On the Rocks Closing Event: Reviewed

Hosted in conjunction with the Lumsden Club in St. Andrews’ Byre Theatre, the evening brought to a close the vast range of events which took place in the annual week of On the Rocks festivities.  The evening began with a wine reception and a chance to chat to not only the ladies of the Lumsden Club, but also the members of the acts who would be performing later on in the evening as well as regular guests.

Seated in the Byre’s main auditorium, the first act to come on stage were members of Music is Love, a committee dedicated to all genres of music within St. Andrews, from house to indie, arranging concerts and gigs. The main singer and guitarist performed a spine-tingling version of Amazing Grace, as well as pop favourite Dancing on my Own, folk ballad Silver Dagger and Irish folk song Parting Glass, very apt for the closing night. The melodious quality of Tiffany Black’s voice was complimented by Amy Hill’s guitar skills, which came into their own as she performed a self-penned piece about Scotland.

Up next was It’s A Wild Child, a group who performed their own real life stories and anecdotes. A pleasing contrast to the initial act and with the perfect level of charisma and appeal to capture and keep the audience’s attention. The tale was one of an awkward encounter with a tutor outside of class, something which many students can relate to, albeit it with the added funniness of two puppies and an inappropriate joke.


My favourite performance of the night was Blind Mirth, an improvised comedy act, with the professional attitude of an official group many years older. Starting with audience interaction games (humorously involving a potato farmer with questionable motives and Kim Kardashian), they then moved onto attempts of a member to guess ‘corrupt banks’ and ‘a one night stand with Bill Gates’. The routine was littered with tasteful sexual humour involving hoovers and spaghetti, which is always guaranteed to raise a laugh when the audience is university age. Overall it was so professional, you would think they had practiced it countless times, yet the humour was completely on-the-spot and never once faltered.

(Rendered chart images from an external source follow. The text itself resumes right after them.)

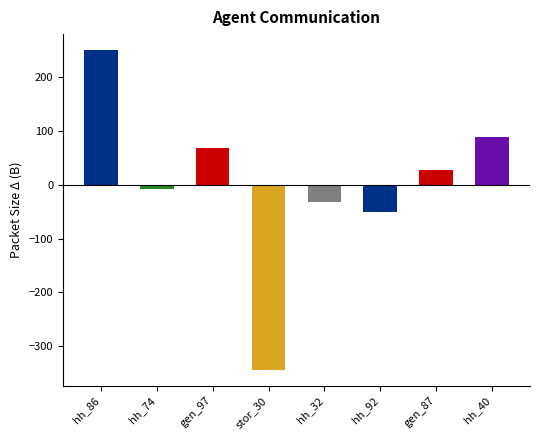

What is the ratio of the value at gen_97 to the value at hh_40?

0.8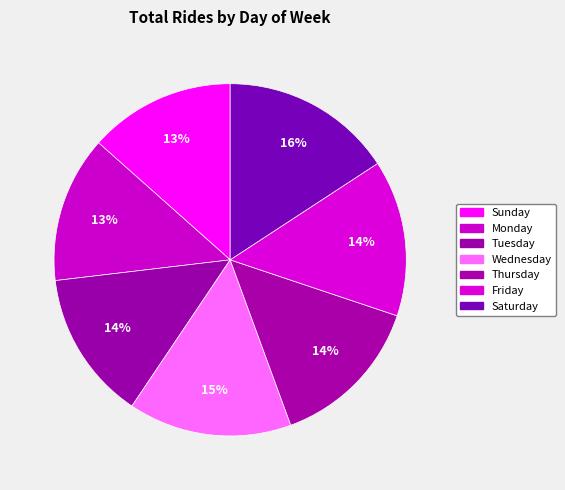

What percentage is the Monday slice, to the nearest percent?

13%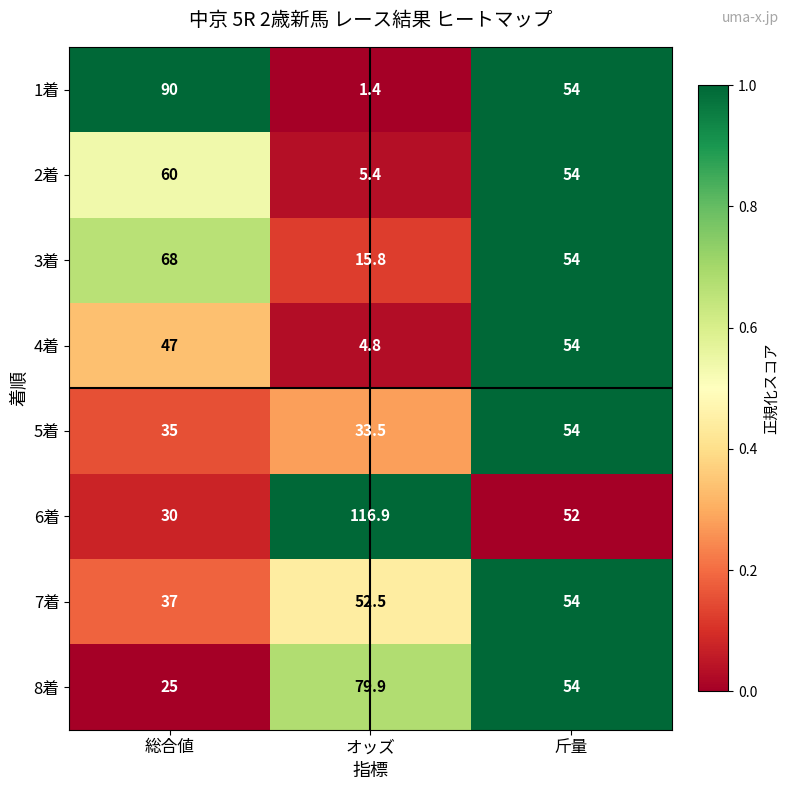

What is the difference between the 2着 values at オッズ and 総合値?

54.6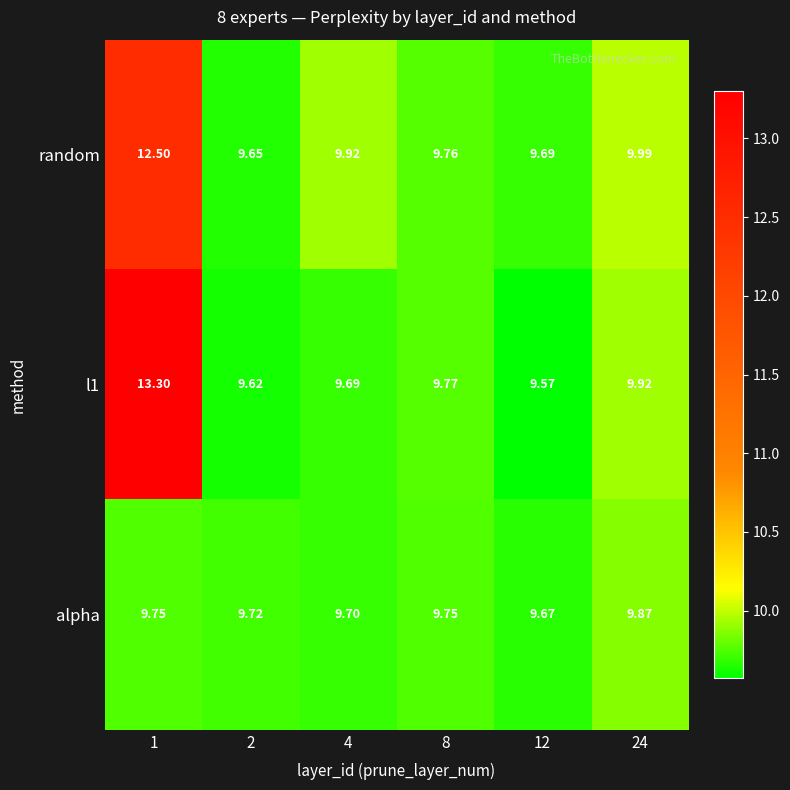

Which series changed the most between 4 and 8?

random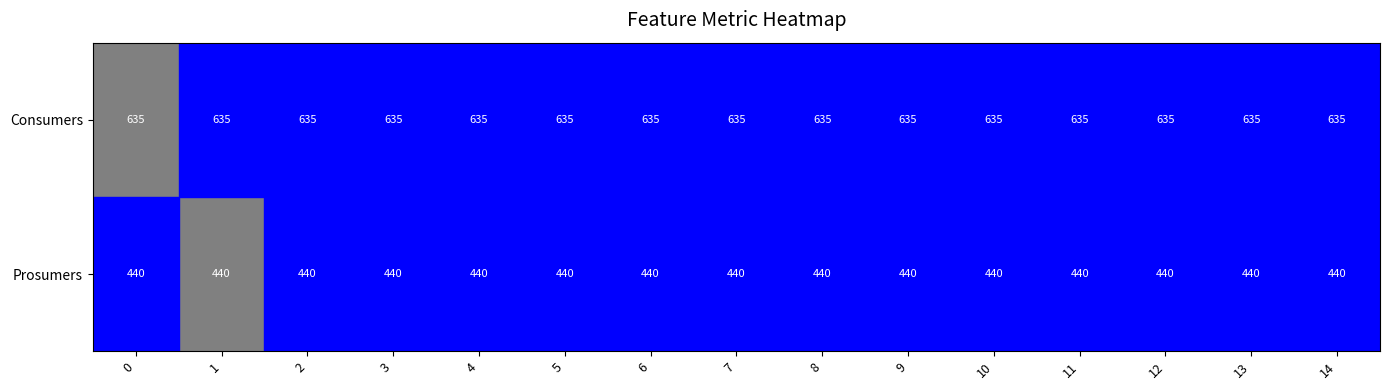

How many series are shown in this chart?

2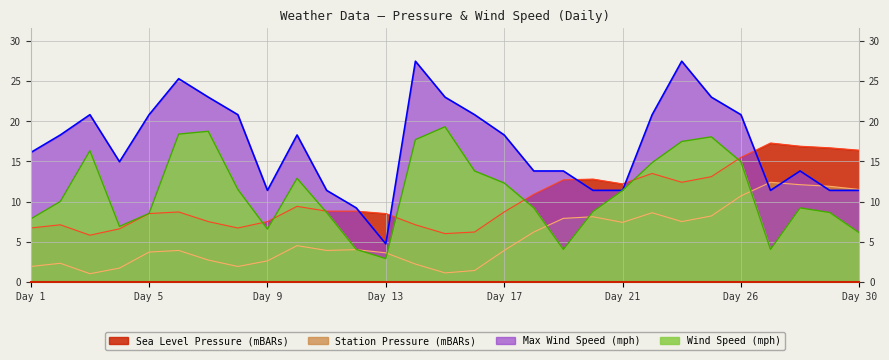

What is the value of the Sea Level Pressure (mBARs) point at the 28th from the left?

16.7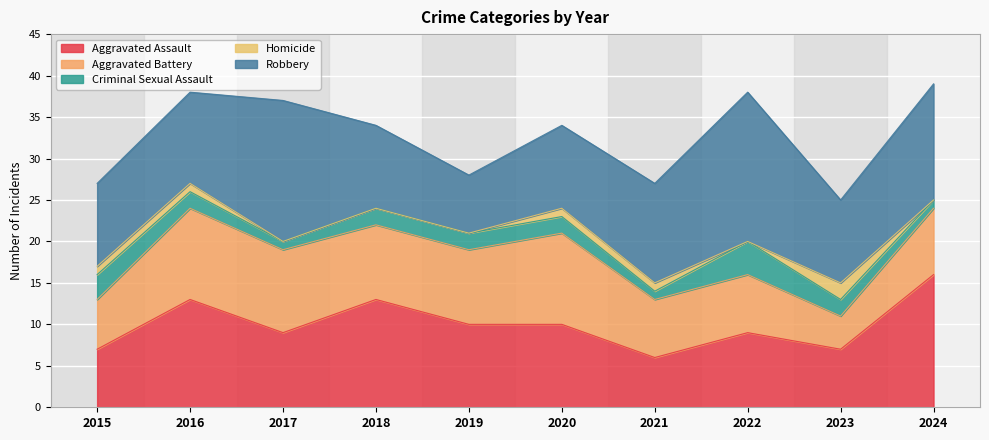

Which label corresponds to the largest value in the chart?

2022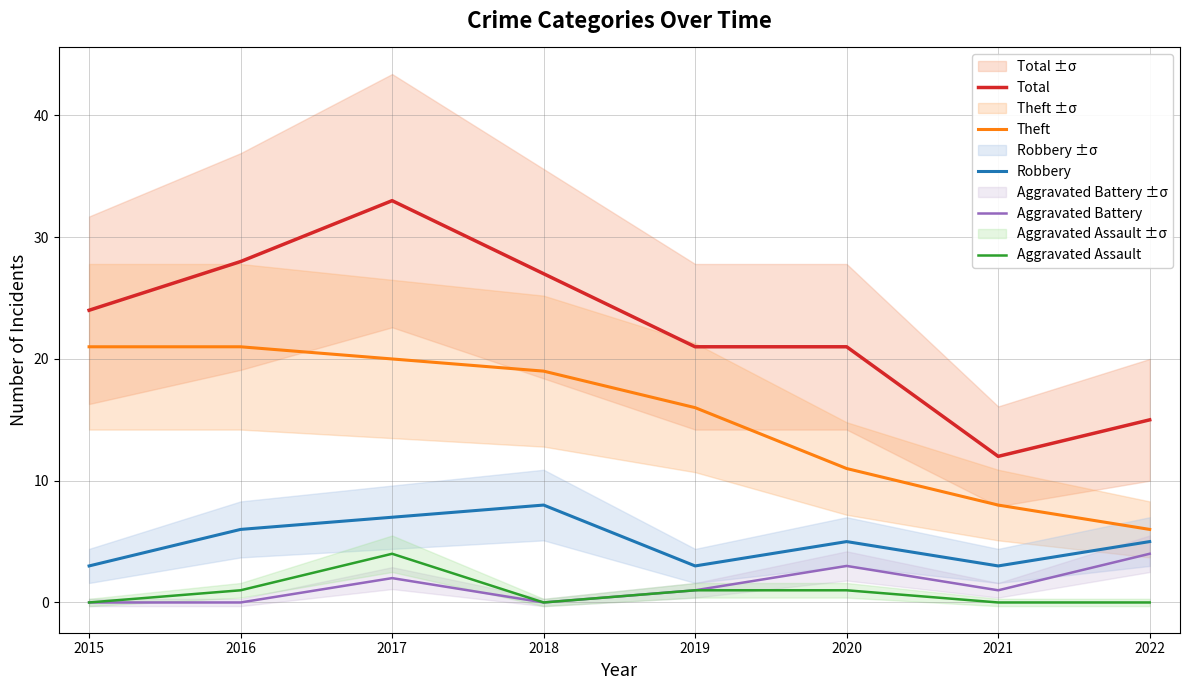

Is this an area chart (filled region under the line)?

No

The closing event finished up with energetic and tantalising performances by Blue Angels, involving a breath-taking tap piece, an energetic hip-hop routine and a mesmerising lyrical and contemporary piece.

The four acts of which the closing event was comprised were all radically different yet all as pleasing and engaging as each other in their own ways, with a perfect mix of humour, dance and music. They were topics which everyone can engage in and relate to, and which made the night an all-round success and perfect way to round off the week.